For many of us, opening a bank account is routine, and digital ID sounds like a way to make this more convenient. Millions of working class people are currently unbanked. Digital IDs won’t solve their problems. Many people can’t get simple services and documentation for a variety of reasons that come with having low-income. Millions of people in our country don’t have identification. We shouldn’t apply regimes that utilize age verification technology against people who often face barriers to compliance, such as license suspension for unpaid, non-traffic safety related fines. A new technical system with far less friction to attempt to verify age will, without regulation to account for nuanced lives, lead to an expedited, automated “NO” from digital verification.

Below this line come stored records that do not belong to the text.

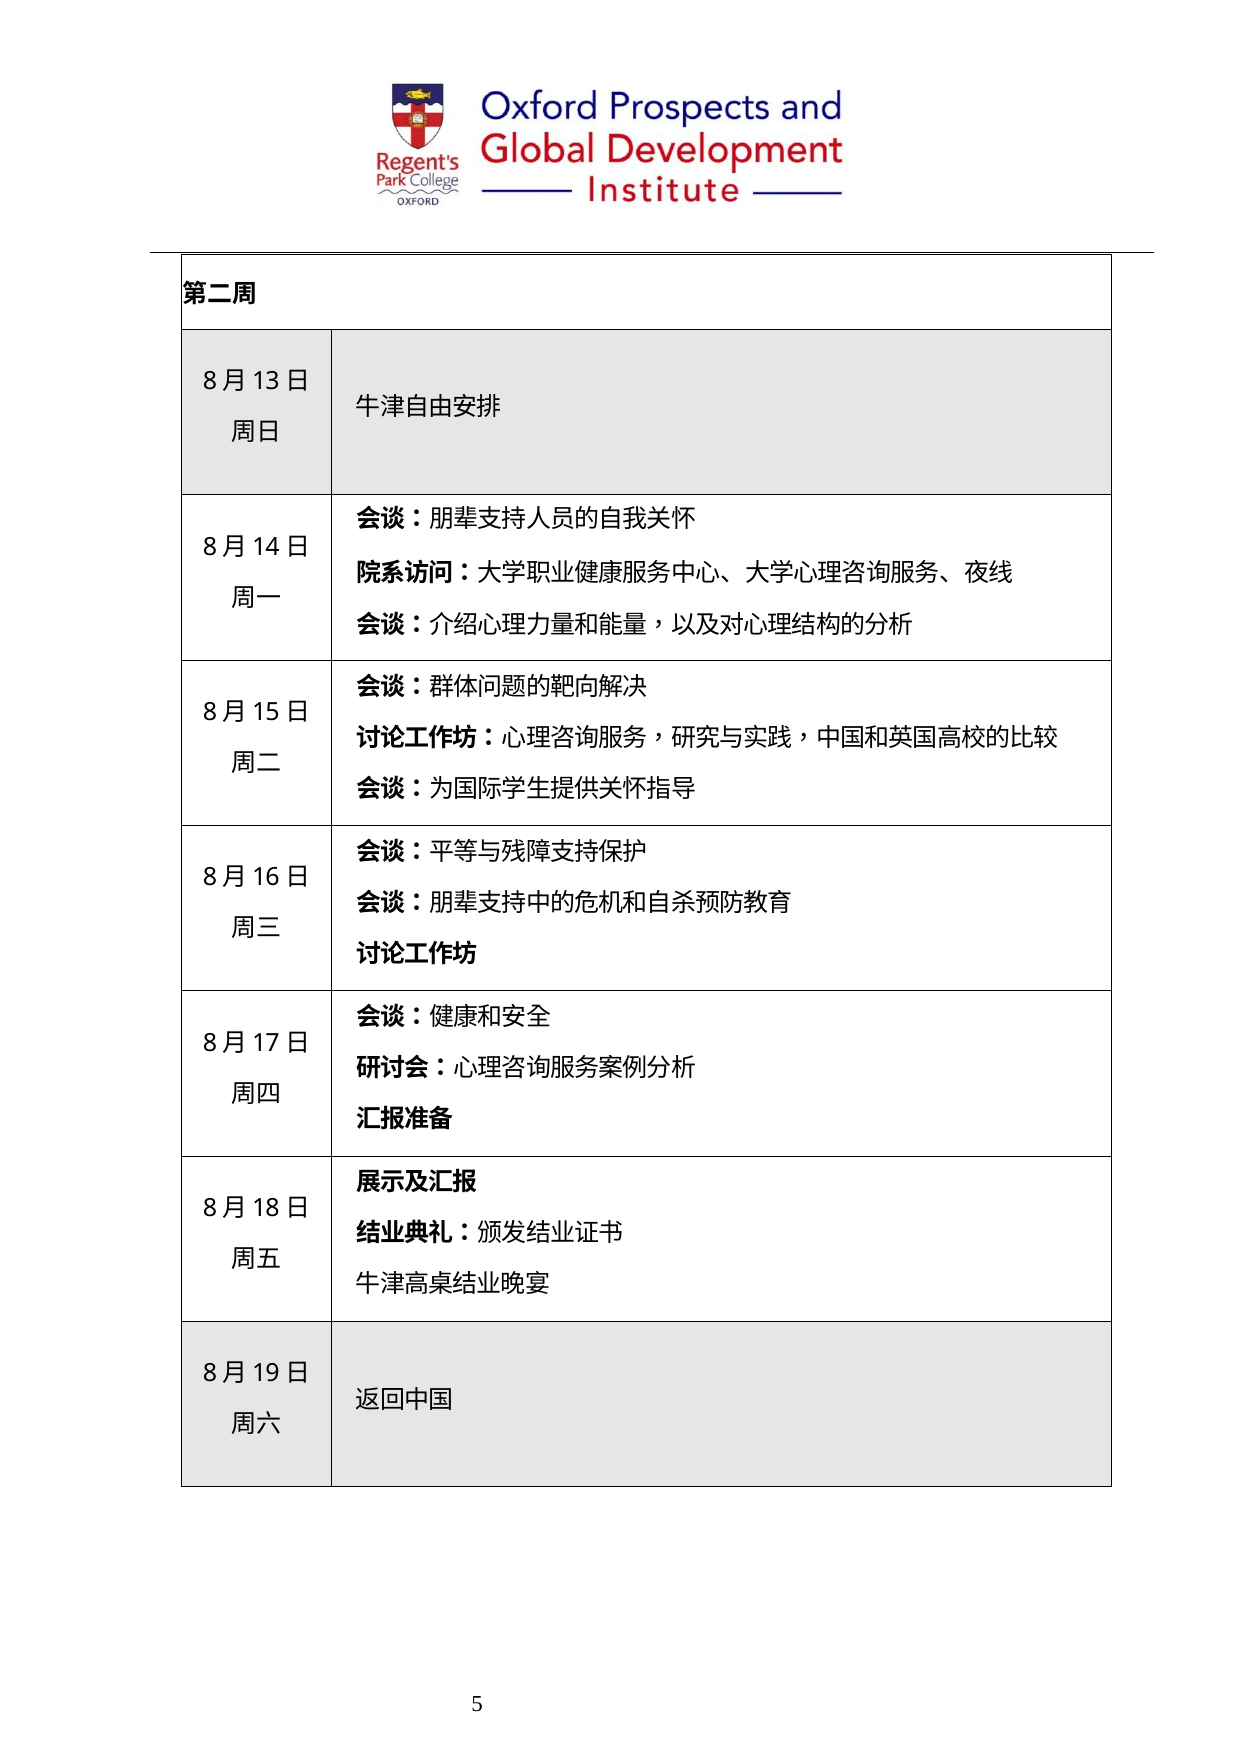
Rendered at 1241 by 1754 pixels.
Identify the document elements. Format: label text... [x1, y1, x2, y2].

table_cell 会谈：平等与残障支持保护 会谈：朋辈支持中的危机和自杀预防教育 讨论工作坊 [332, 826, 1111, 990]
table_cell 返回中国 [332, 1322, 1111, 1486]
table_cell 8月13日 周日 [182, 330, 331, 494]
table_header 第二周 [182, 255, 1111, 329]
table_cell 会谈：健康和安全 研讨会：心理咨询服务案例分析 汇报准备 [332, 991, 1111, 1156]
table_cell 展示及汇报 结业典礼：颁发结业证书 牛津高桌结业晚宴 [332, 1157, 1111, 1321]
table_cell 8月17日 周四 [182, 991, 331, 1156]
table_cell 8月16日 周三 [182, 826, 331, 990]
table_cell 8月14日 周一 [182, 495, 331, 659]
table_cell 8月19日 周六 [182, 1322, 331, 1486]
table_cell 会谈：朋辈支持人员的自我关怀 院系访问：大学职业健康服务中心、大学心理咨询服务、夜线 会谈：介绍心理力量和能量，以及对心理结构的分析 [332, 495, 1111, 659]
picture [374, 78, 851, 210]
table_cell 牛津自由安排 [332, 330, 1111, 494]
table_cell 8月18日 周五 [182, 1157, 331, 1321]
table_cell 会谈：群体问题的靶向解决 讨论工作坊：心理咨询服务，研究与实践，中国和英国高校的比较 会谈：为国际学生提供关怀指导 [332, 661, 1111, 825]
table_cell 8月15日 周二 [182, 661, 331, 825]
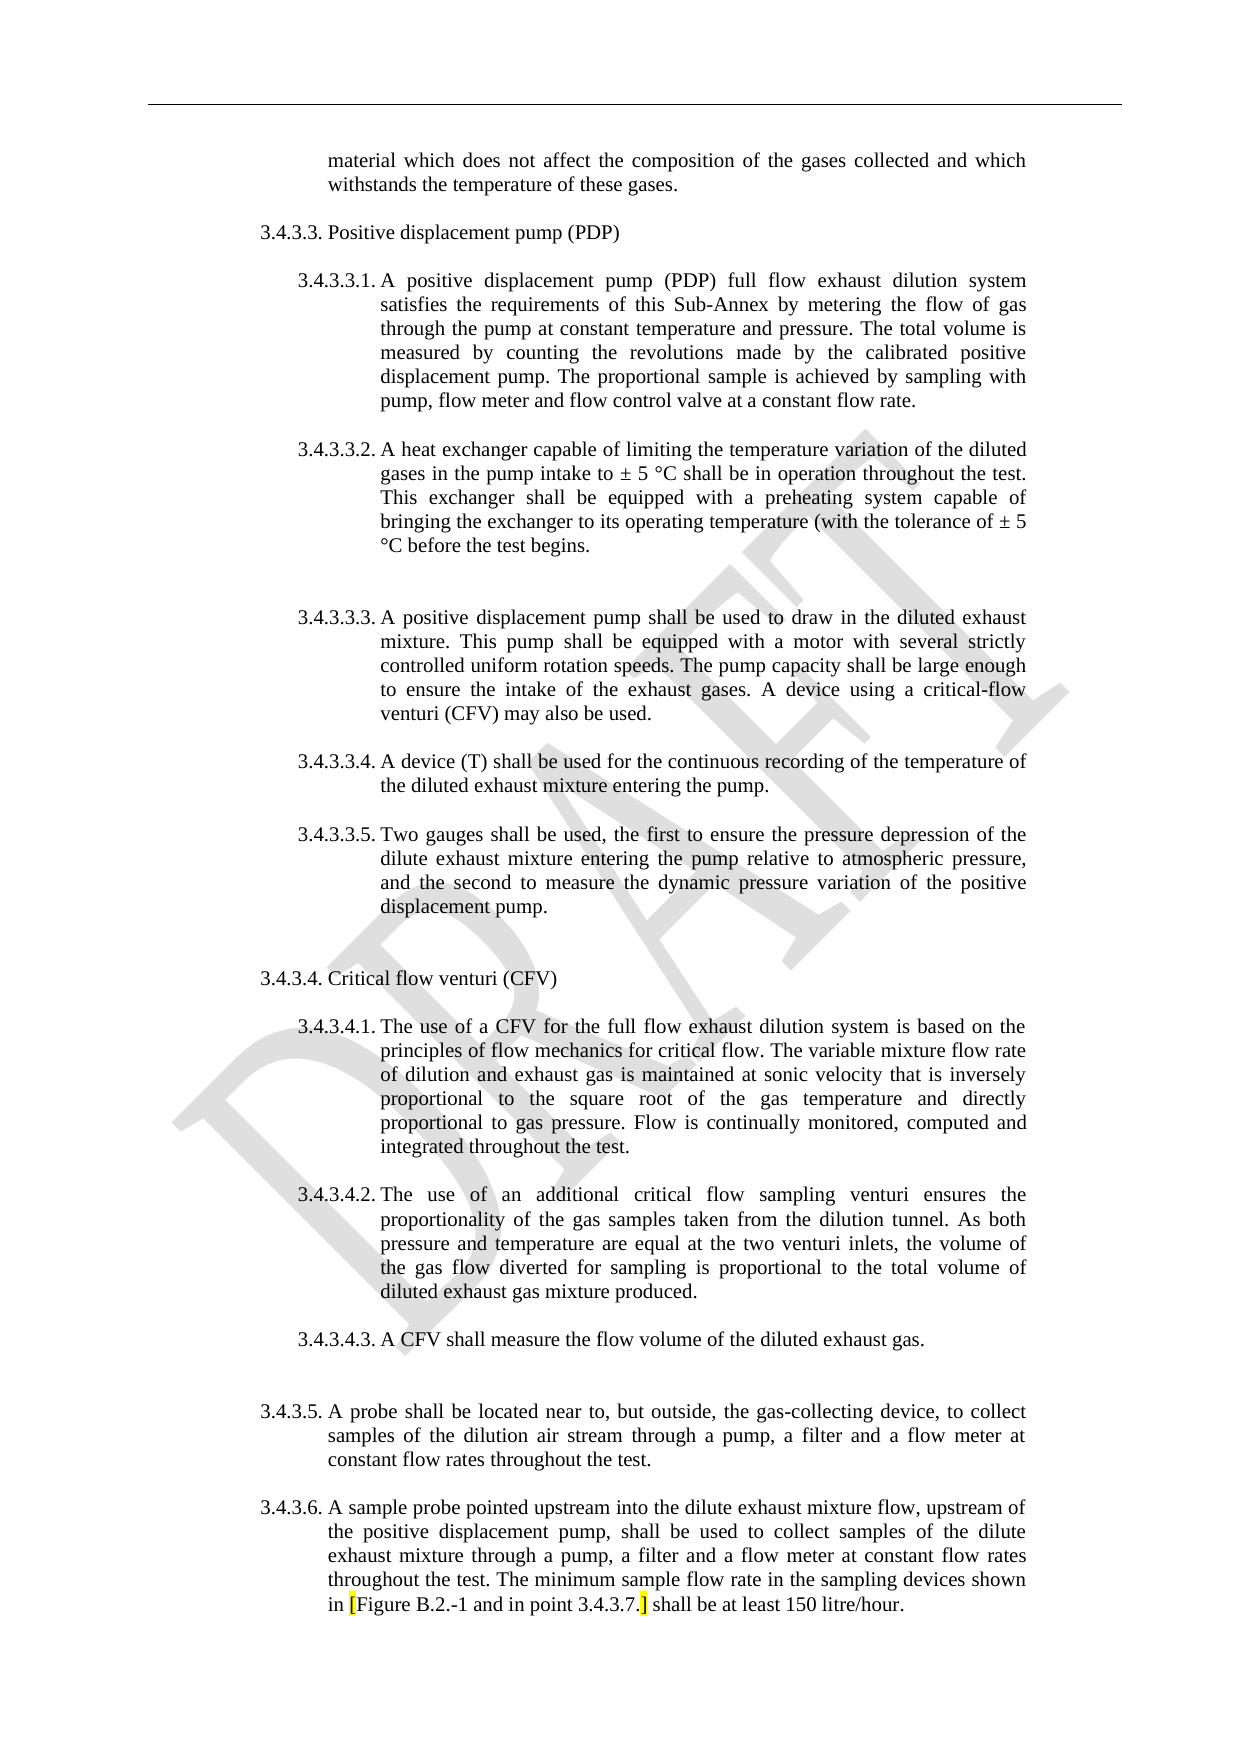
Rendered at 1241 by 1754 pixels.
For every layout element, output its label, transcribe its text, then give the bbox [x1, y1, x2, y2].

list A CFV shall measure the flow volume of the diluted exhaust gas. [298, 1327, 1027, 1351]
list Positive displacement pump (PDP) [260, 220, 1027, 244]
list A probe shall be located near to, but outside, the gas-collecting device, to collect samples of the dilution air stream through a pump, a filter and a flow meter at constant flow rates throughout the test. [260, 1399, 1027, 1471]
list The use of a CFV for the full flow exhaust dilution system is based on the principles of flow mechanics for critical flow. The variable mixture flow rate of dilution and exhaust gas is maintained at sonic velocity that is inversely proportional to the square root of the gas temperature and directly proportional to gas pressure. Flow is continually monitored, computed and integrated throughout the test. [298, 1014, 1027, 1158]
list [260, 148, 1027, 196]
list A positive displacement pump shall be used to draw in the diluted exhaust mixture. This pump shall be equipped with a motor with several strictly controlled uniform rotation speeds. The pump capacity shall be large enough to ensure the intake of the exhaust gases. A device using a critical-flow venturi (CFV) may also be used. [298, 605, 1027, 725]
list Critical flow venturi (CFV) [260, 966, 1027, 990]
list The use of an additional critical flow sampling venturi ensures the proportionality of the gas samples taken from the dilution tunnel. As both pressure and temperature are equal at the two venturi inlets, the volume of the gas flow diverted for sampling is proportional to the total volume of diluted exhaust gas mixture produced. [298, 1182, 1027, 1303]
list A positive displacement pump (PDP) full flow exhaust dilution system satisfies the requirements of this Sub-Annex by metering the flow of gas through the pump at constant temperature and pressure. The total volume is measured by counting the revolutions made by the calibrated positive displacement pump. The proportional sample is achieved by sampling with pump, flow meter and flow control valve at a constant flow rate. [298, 268, 1027, 412]
list A sample probe pointed upstream into the dilute exhaust mixture flow, upstream of the positive displacement pump, shall be used to collect samples of the dilute exhaust mixture through a pump, a filter and a flow meter at constant flow rates throughout the test. The minimum sample flow rate in the sampling devices shown in [Figure B.2.-1 and in point 3.4.3.7.] shall be at least 150 litre/hour. [260, 1495, 1027, 1616]
list A heat exchanger capable of limiting the temperature variation of the diluted gases in the pump intake to ± 5 °C shall be in operation throughout the test. This exchanger shall be equipped with a preheating system capable of bringing the exchanger to its operating temperature (with the tolerance of ± 5 °C before the test begins. [298, 436, 1027, 557]
list A device (T) shall be used for the continuous recording of the temperature of the diluted exhaust mixture entering the pump. [298, 749, 1027, 797]
list Two gauges shall be used, the first to ensure the pressure depression of the dilute exhaust mixture entering the pump relative to atmospheric pressure, and the second to measure the dynamic pressure variation of the positive displacement pump. [298, 821, 1027, 918]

Another issue is that many lack a smartphone or an up-to-date smartphone, or may share a smartphone with their family. Many proponents of “digital first” solutions assume a fixed ratio of one smartphone for each person. While this assumption may work for some, others will need humans to talk to on a phone or face-to-face to access vital services. In the case of an mDL, you still need to upload your physical ID to even obtain an mDL, and need to carry a physical ID on your person. Digital ID cannot bypass the problem that some people don’t have physical ID. Failure to account for this is a rush to perceived solutions over real problems.

Inevitable?

No, digital identity shouldn’t be inevitable for everyone: many people don’t want it or lack resources to get it. The dangers posed by digital identity don’t have to be inevitable, either—if states legislate protections for people. It would also be great (for the nth time) to have a comprehensive federal privacy law. Illinois recently passed a law that at least attempts to address mDL scenarios with law enforcement. At the very minimum, law enforcement should be prohibited from using consent for mDL scans to conduct illegal searches. Florida completely removed their mDL app from app stores and asked residents who had it, to delete it; it is good they did not simply keep the app around for the sake of pushing digital ID without addressing a clear issue.

State and federal embrace of digital ID is based on claims of faster access, fraud prevention, and convenience. But with digital ID being proposed as a means of online verification, it is just as likely to block claims of public assistance as facilitate them. That’s why legal protections are at least as important as the digital IDs themselves.

Lawmakers should ensure better access for people with or without a digital ID.